→ **To do**
For each record below, output its text exactly and skip any picture.

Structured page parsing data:
################

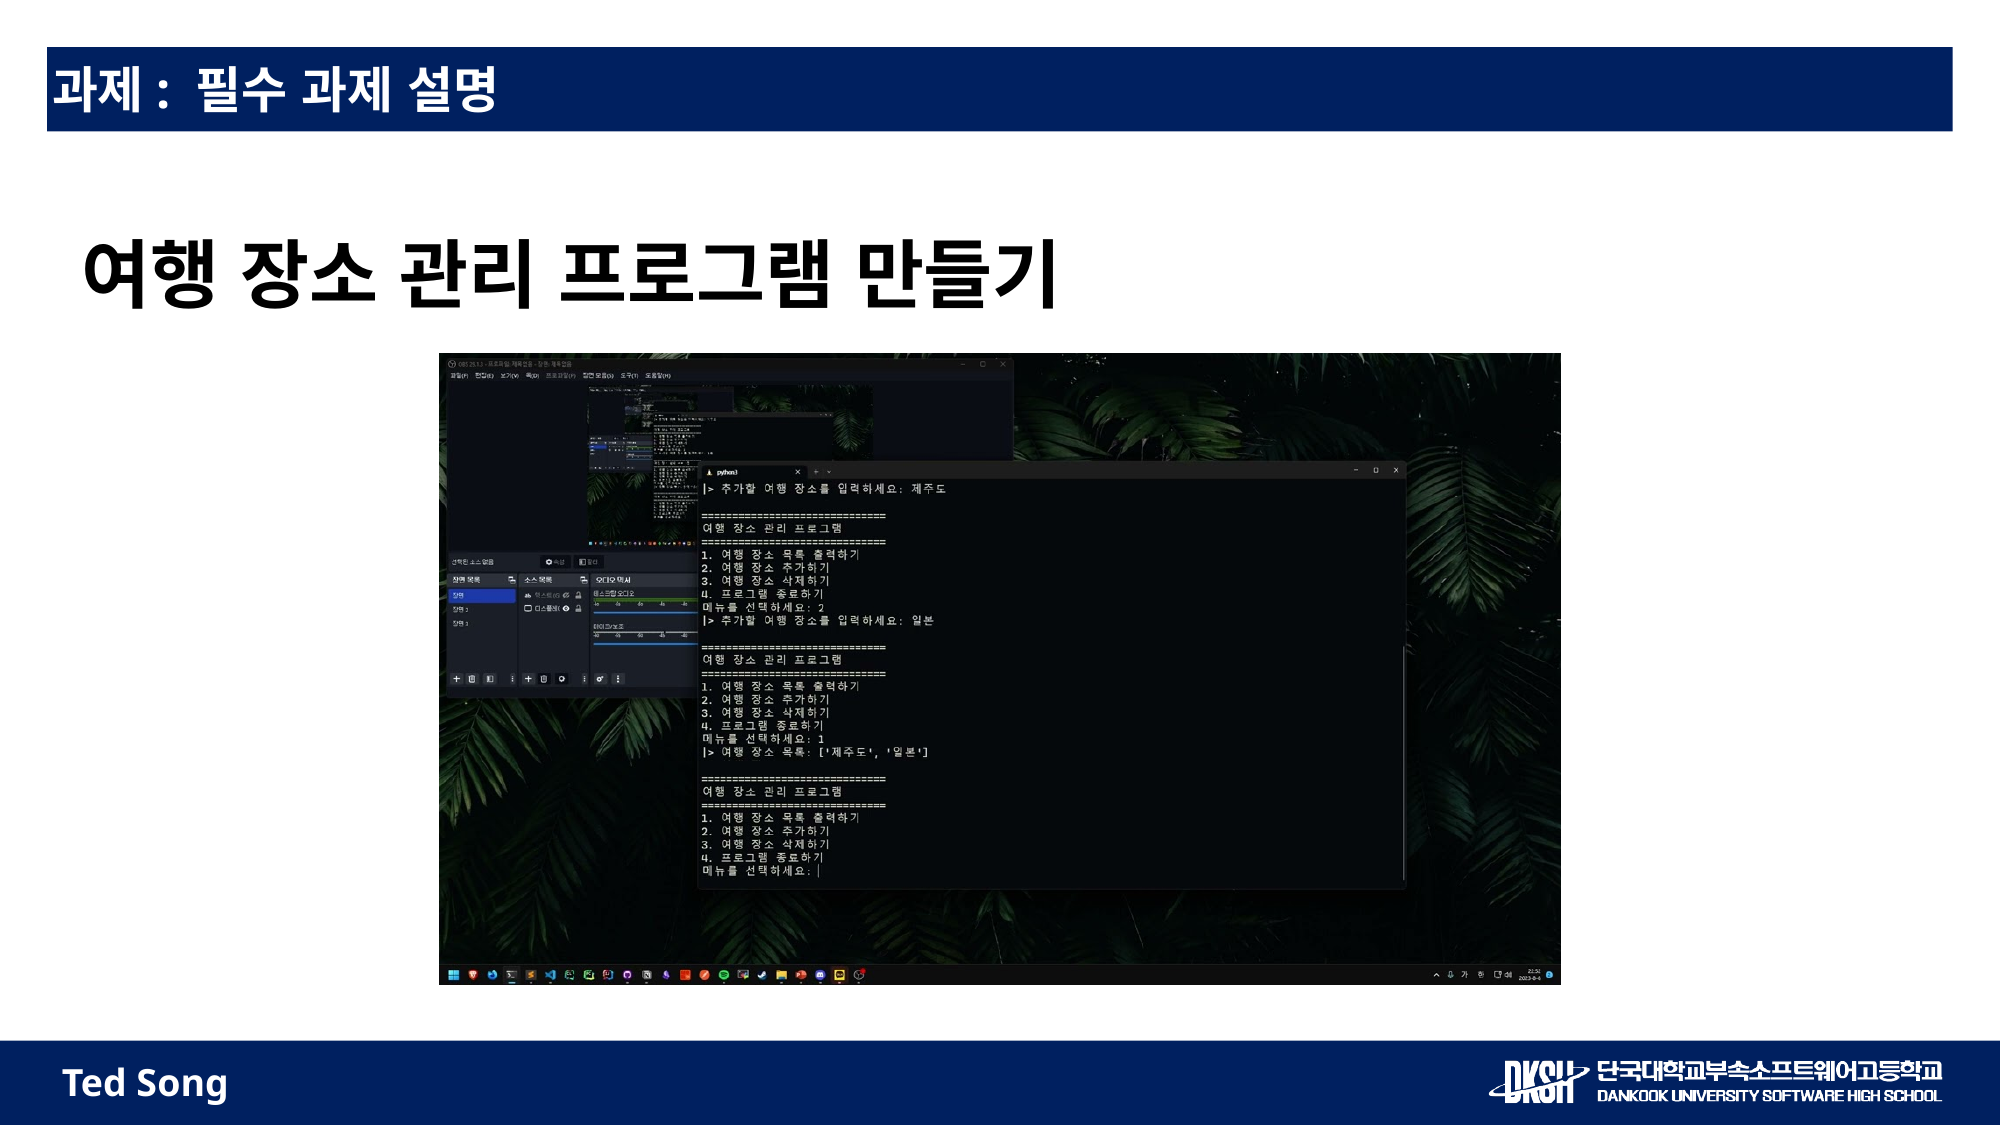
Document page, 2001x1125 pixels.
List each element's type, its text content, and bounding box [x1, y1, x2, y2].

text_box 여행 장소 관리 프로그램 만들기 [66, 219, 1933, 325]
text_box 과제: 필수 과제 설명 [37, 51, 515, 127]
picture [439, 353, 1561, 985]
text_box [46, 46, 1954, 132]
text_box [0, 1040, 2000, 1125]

################

→ **Answer space**
Document page, 2001x1125 pixels.
List each element's type, its text content, and bounding box [x1, y1, x2, y2].

text_box 여행 장소 관리 프로그램 만들기 [66, 219, 1933, 325]
text_box 과제: 필수 과제 설명 [37, 51, 515, 127]
picture [439, 353, 1561, 985]
text_box [46, 46, 1954, 132]
text_box [0, 1040, 2000, 1125]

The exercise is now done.